On the day after running up Goatfell, it would have been perhaps sensible to take it easy. Why I made the decision to walk to Lochranza – 15 miles by road from Brodick, goodness knows how far over the hills – I don’t know. My legs were heavy, my pack  heavier, but I’m glad I did, if only to realise that there’s more to Arran’s mountains than Goatfell. Highest it may be, but it’s certainly not the finest.

Take Cir Mhor for instance, the hardest Corbett I’ve ever climbed: extremely steep and arduous. I then headed north to Caisteal Abhail, an easier climb but topped by a series of rock protrusions resembling castles, hence the mountain’s name. Coire nam Fuaran lay to the south-east, the scene of the infamous Goatfell murder.

Alas, Lochranza was a further five miles away, across pathless hill-side and then on a sopping wet path. Rarely have I been so glad to feel concrete under my feet.

Onward to Holy Isle tomorrow and Bute on Wednesday…

Carn na Saobhaidhe

Carn an Saobhaidhe 

Carn na Saobhaidhe is a 811-metre Monadhliath Corbett, rising a long, long way from anywhere. Unwilling to face the tedium of walking there and back – a 17-mile roundtrip – I ran, instantly turning a six-hour trudge into a two-and-a-half hour sprint.

The bulldozed tracks to the summit are rightly despised by environmentalists and these scars will only grow if a proposed windfarm on the estate is given the green light, but these wide paths do provide an outstanding running surface, making for swift ascents.

This is no soaring peak. One hour-and-a-half after leaving Dunmaglass Mains, my reward for 500 metres or so of ascent was a flat summit topped by a small pile of stones. Despite clear skies, I had no sense that I was standing hundreds of metres above sea level on a mountain just 100 metres shy of a Munro.  It was, however, immensely satisfying, for Carn na Saobhaidhe stands at the centre of some genuinely rough and wild land (if you ignore the tracks) and its considerable distance from roads makes it a challenging bag.

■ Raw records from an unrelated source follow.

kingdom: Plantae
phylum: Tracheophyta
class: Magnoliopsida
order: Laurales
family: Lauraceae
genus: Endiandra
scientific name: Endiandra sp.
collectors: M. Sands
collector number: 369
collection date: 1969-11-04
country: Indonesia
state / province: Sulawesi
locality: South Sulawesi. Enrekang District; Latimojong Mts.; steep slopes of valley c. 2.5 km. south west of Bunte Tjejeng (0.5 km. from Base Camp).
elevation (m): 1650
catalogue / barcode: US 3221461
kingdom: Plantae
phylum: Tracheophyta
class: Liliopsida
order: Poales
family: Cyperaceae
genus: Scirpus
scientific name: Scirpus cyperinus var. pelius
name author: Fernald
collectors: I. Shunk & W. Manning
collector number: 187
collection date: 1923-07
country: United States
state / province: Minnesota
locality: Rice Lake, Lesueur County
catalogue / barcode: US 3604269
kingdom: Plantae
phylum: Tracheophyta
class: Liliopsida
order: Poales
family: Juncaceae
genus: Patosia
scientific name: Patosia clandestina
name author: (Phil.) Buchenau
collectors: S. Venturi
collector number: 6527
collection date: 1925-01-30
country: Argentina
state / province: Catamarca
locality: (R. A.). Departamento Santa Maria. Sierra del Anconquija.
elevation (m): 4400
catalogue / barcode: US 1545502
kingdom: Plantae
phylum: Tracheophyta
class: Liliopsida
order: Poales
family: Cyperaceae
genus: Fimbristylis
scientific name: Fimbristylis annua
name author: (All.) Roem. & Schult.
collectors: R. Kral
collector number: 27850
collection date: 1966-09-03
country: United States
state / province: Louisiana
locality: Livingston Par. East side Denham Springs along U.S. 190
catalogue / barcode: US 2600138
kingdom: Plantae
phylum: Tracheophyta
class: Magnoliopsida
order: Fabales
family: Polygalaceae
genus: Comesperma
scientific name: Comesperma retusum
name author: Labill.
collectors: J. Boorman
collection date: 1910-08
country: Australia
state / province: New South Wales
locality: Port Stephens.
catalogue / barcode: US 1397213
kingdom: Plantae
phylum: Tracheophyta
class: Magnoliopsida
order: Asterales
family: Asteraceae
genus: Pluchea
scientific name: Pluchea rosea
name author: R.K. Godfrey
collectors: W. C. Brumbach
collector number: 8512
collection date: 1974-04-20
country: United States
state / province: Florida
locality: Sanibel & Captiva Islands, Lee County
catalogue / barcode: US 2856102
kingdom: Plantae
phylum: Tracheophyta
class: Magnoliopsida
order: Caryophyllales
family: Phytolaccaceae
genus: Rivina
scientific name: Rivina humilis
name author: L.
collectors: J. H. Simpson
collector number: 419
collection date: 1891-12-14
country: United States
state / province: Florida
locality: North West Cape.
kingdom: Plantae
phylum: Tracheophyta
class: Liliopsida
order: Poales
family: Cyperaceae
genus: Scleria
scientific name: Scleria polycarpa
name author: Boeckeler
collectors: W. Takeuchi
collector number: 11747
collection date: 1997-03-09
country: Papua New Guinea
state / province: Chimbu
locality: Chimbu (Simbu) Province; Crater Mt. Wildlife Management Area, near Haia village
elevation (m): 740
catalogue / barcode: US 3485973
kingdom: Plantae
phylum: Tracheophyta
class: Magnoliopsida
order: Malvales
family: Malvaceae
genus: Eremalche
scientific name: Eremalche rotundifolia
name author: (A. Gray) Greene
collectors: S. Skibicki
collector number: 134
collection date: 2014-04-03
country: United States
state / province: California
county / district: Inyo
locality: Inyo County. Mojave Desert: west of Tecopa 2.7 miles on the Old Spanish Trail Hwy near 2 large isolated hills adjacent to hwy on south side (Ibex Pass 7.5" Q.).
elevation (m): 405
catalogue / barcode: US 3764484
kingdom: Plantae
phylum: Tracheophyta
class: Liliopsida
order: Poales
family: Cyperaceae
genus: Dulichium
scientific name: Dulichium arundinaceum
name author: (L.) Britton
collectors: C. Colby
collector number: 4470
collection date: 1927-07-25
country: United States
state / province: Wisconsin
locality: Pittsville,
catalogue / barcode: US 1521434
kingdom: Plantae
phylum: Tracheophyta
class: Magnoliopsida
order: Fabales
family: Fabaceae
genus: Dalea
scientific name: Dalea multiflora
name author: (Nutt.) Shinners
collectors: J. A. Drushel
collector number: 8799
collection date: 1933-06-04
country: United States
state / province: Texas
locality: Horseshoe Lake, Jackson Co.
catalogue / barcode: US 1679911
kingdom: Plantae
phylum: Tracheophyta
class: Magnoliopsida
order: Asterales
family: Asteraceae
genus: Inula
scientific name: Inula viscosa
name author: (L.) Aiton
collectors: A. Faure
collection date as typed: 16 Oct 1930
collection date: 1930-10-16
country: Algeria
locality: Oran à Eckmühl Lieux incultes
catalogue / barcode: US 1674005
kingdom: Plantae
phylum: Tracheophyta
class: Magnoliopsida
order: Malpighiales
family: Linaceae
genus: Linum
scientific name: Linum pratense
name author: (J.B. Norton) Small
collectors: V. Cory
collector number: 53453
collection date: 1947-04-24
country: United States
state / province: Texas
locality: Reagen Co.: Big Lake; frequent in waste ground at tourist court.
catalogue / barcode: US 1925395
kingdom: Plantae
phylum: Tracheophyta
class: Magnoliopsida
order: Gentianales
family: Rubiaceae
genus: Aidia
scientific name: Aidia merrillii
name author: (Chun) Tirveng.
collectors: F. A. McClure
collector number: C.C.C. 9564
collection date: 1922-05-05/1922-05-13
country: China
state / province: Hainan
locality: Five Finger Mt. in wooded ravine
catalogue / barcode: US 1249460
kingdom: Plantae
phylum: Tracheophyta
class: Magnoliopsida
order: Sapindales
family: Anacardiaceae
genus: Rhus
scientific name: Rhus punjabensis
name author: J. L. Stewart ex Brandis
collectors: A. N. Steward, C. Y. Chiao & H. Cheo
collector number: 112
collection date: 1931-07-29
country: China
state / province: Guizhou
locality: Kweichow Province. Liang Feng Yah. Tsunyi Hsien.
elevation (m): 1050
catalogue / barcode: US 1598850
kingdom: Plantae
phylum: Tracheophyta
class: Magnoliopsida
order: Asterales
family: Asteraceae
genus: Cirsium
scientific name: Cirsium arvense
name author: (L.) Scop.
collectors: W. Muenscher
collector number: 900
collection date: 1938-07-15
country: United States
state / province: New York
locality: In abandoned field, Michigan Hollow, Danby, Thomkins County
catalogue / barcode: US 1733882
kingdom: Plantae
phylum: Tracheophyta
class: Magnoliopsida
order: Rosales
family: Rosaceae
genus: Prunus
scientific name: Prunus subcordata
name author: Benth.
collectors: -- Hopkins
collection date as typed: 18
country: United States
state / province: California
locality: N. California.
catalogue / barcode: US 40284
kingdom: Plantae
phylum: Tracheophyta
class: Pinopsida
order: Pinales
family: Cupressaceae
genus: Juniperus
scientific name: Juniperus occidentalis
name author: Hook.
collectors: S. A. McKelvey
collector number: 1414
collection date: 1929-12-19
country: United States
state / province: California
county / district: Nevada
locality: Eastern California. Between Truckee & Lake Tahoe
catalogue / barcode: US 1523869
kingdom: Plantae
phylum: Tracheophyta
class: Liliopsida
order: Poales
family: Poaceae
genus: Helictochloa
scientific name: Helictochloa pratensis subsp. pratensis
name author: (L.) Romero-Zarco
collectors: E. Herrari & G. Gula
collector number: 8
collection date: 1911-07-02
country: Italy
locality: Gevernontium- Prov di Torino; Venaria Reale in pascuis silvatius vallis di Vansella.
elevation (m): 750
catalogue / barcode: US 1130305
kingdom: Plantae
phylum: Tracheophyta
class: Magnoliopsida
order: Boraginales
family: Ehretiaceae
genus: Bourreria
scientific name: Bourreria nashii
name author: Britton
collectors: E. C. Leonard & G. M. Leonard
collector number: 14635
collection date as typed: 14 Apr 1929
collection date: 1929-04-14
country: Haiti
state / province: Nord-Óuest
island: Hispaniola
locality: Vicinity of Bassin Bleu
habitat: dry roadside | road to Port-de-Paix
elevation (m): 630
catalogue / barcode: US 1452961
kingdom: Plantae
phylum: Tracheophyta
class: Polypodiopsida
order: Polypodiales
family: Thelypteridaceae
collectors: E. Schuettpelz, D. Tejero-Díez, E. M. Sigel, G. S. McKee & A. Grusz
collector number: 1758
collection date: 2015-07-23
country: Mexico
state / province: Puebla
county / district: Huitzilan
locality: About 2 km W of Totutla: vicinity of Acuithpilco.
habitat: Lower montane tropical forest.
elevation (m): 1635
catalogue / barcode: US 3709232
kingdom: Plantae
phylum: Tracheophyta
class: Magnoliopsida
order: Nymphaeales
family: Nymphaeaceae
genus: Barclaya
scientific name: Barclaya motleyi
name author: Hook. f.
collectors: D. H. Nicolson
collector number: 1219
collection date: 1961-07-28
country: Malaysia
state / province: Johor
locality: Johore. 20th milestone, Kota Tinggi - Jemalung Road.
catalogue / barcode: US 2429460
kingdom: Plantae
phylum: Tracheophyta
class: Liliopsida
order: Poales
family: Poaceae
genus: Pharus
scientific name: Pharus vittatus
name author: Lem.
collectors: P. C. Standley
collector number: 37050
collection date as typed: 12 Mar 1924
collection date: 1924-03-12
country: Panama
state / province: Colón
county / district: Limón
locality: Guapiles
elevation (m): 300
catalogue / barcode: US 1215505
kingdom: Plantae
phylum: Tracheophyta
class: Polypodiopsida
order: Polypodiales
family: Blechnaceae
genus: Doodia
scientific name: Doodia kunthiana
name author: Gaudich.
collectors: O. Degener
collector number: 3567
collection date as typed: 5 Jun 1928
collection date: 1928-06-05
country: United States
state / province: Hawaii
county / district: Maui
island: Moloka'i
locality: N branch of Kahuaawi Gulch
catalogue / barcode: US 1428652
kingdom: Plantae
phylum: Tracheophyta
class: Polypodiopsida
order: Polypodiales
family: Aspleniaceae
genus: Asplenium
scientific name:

On the summit there was a book – Brain Storm by Richard Dooling, in case you were wondering – contained in a resealable plastic bag. According to the words on the bag, it is a ‘special book, travelling around the world and making new friends’. I now have to read it and place it somewhere else for someone else to find, then log the details on a website. Nice concept, I think.

It was a weary run down, especially the last four miles, much of which was spent with a small flock of panicking sheep running just ahead of me, convinced that I meant them great harm. Back at the car, a Mars Bar, albeit a mini Tesco version never tasted so good.


Clear ClishamClaggy Clisham

We’ve all done it. Climbed the sodding hill in a grey clag, unable to see a bloody thing. Then you trot down, look up and lo-and-behold, it’s suddenly a beautiful day up there. That is what happened on Clisham, the 799m highest point of the Western Isles. The photographs – one clear, one cloudy – are self-explanatory.